### Stored data entries
= = = = = = =

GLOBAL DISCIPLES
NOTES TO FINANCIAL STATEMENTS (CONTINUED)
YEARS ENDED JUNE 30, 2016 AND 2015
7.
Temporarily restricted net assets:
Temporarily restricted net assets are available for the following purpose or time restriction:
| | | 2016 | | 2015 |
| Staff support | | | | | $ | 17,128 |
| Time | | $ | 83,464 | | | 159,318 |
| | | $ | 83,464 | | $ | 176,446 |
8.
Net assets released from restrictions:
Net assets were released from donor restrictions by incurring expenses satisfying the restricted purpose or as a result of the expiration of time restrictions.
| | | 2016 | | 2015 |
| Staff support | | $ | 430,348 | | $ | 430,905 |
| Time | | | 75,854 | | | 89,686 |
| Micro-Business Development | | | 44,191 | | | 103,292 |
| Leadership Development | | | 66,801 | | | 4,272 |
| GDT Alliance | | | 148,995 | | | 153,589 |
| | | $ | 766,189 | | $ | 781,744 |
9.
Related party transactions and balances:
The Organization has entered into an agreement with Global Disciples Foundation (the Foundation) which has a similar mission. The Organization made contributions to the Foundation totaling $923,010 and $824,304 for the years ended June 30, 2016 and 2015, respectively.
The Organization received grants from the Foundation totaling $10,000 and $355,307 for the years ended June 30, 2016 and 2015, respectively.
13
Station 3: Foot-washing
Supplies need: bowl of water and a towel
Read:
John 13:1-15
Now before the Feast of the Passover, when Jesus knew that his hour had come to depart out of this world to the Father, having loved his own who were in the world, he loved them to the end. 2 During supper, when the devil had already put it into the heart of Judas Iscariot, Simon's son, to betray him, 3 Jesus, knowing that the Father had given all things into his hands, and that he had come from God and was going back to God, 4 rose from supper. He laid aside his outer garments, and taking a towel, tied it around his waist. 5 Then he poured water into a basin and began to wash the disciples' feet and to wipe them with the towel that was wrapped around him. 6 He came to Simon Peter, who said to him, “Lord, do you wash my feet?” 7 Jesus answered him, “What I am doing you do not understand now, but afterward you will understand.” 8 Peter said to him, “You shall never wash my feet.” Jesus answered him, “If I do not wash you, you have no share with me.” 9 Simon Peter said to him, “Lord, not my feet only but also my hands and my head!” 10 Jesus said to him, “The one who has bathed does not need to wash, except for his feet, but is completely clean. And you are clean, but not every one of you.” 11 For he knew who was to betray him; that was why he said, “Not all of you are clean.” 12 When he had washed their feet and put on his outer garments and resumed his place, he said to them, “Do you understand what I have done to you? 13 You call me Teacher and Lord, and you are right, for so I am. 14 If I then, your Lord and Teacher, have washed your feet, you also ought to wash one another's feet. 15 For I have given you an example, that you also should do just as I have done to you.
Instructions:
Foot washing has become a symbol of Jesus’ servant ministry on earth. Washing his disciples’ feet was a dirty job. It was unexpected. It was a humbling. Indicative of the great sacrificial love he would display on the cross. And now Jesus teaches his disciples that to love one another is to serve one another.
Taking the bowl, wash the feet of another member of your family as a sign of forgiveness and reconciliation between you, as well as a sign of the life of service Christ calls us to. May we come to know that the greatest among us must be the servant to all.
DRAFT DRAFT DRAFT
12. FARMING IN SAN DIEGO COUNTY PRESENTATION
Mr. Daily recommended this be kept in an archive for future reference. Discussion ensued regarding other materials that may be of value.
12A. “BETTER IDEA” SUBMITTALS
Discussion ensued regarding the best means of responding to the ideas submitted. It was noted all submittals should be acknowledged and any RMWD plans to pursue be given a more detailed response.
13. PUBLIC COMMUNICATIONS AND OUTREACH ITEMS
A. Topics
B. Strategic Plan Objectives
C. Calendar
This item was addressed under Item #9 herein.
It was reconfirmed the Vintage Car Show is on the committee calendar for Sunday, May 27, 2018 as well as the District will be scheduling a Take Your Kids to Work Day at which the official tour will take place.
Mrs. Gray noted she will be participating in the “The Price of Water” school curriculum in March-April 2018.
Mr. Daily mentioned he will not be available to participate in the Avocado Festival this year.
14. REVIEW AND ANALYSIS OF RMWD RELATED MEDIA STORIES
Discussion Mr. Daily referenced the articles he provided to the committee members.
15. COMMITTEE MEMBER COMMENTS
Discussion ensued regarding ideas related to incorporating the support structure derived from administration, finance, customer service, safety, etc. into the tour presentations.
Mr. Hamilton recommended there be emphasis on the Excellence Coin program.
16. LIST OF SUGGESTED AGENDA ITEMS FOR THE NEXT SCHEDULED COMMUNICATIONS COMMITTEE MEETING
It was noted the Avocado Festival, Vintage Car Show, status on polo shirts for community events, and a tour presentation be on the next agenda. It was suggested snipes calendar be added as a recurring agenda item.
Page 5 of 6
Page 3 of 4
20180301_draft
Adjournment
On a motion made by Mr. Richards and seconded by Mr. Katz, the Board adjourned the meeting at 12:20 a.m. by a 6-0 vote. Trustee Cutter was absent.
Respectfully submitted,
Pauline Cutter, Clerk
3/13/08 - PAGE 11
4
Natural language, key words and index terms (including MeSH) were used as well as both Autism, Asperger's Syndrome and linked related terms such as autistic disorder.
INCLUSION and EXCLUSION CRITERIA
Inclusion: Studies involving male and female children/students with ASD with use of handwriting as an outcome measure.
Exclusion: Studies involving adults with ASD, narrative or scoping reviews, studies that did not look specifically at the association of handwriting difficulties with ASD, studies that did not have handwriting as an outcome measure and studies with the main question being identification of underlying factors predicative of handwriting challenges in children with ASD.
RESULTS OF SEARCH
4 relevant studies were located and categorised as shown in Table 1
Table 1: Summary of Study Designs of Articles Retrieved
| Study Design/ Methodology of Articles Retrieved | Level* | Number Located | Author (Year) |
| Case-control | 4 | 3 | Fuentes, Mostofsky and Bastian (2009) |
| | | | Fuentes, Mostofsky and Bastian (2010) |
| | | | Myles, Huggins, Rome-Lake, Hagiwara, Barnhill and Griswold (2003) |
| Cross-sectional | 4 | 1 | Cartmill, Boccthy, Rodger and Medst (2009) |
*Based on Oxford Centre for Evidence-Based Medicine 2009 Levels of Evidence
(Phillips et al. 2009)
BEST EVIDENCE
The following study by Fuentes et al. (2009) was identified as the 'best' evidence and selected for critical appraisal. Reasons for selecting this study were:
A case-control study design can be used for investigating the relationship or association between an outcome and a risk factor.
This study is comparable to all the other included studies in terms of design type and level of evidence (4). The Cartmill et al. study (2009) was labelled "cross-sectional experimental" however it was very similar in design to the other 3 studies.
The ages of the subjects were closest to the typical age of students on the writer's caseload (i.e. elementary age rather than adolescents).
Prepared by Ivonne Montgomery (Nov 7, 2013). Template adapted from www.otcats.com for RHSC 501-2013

= = = = = = =

### TASK PROMPT
Only the last part of the entries above is needed: please copy the line with "Author (Year) |" and each line after it exactly.

### RESULT OF THE TASK
| Study Design/ Methodology of Articles Retrieved | Level* | Number Located | Author (Year) |
| Case-control | 4 | 3 | Fuentes, Mostofsky and Bastian (2009) |
| | | | Fuentes, Mostofsky and Bastian (2010) |
| | | | Myles, Huggins, Rome-Lake, Hagiwara, Barnhill and Griswold (2003) |
| Cross-sectional | 4 | 1 | Cartmill, Boccthy, Rodger and Medst (2009) |
*Based on Oxford Centre for Evidence-Based Medicine 2009 Levels of Evidence
(Phillips et al. 2009)
BEST EVIDENCE
The following study by Fuentes et al. (2009) was identified as the 'best' evidence and selected for critical appraisal. Reasons for selecting this study were:
A case-control study design can be used for investigating the relationship or association between an outcome and a risk factor.
This study is comparable to all the other included studies in terms of design type and level of evidence (4). The Cartmill et al. study (2009) was labelled "cross-sectional experimental" however it was very similar in design to the other 3 studies.
The ages of the subjects were closest to the typical age of students on the writer's caseload (i.e. elementary age rather than adolescents).
Prepared by Ivonne Montgomery (Nov 7, 2013). Template adapted from www.otcats.com for RHSC 501-2013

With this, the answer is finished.